Information given:
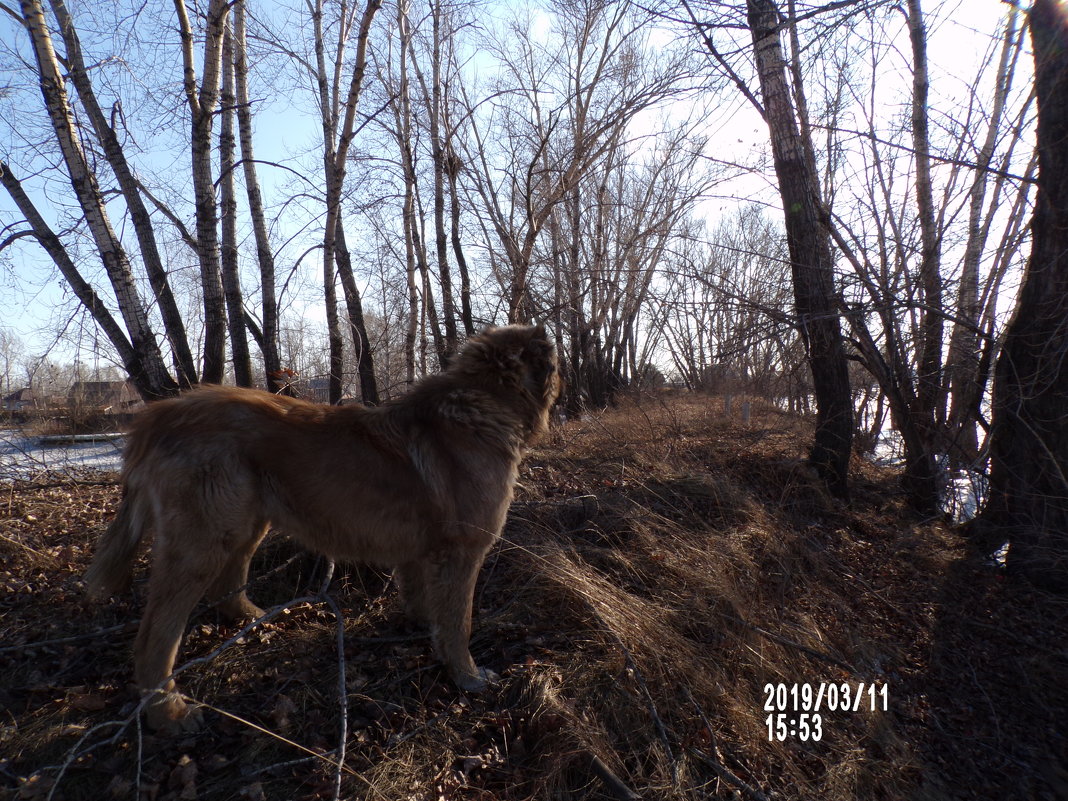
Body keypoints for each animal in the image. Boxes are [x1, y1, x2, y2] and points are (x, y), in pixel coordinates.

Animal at [85, 324, 559, 734]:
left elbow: (427, 603)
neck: (484, 404)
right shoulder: (462, 550)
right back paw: (169, 713)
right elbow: (460, 621)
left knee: (228, 585)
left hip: (248, 521)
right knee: (155, 637)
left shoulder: (420, 552)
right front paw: (469, 676)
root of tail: (159, 415)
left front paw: (427, 632)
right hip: (203, 541)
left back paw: (256, 618)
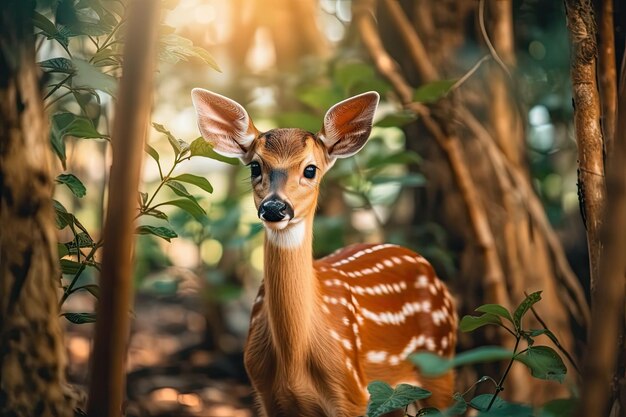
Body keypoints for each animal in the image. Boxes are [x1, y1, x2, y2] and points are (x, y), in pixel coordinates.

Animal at [189, 88, 454, 416]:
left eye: (310, 169)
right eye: (255, 166)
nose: (274, 207)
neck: (294, 360)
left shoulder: (352, 392)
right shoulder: (267, 395)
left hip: (441, 360)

Instructions to follow:
Which lines of the records above contain the word "left"? Report each one.

Solution to this task:
left elbow: (427, 603)
left knee: (228, 585)
left hip: (248, 521)
left shoulder: (420, 552)
left front paw: (427, 632)
left back paw: (256, 618)
left eye: (310, 169)
left shoulder: (352, 392)
left hip: (441, 360)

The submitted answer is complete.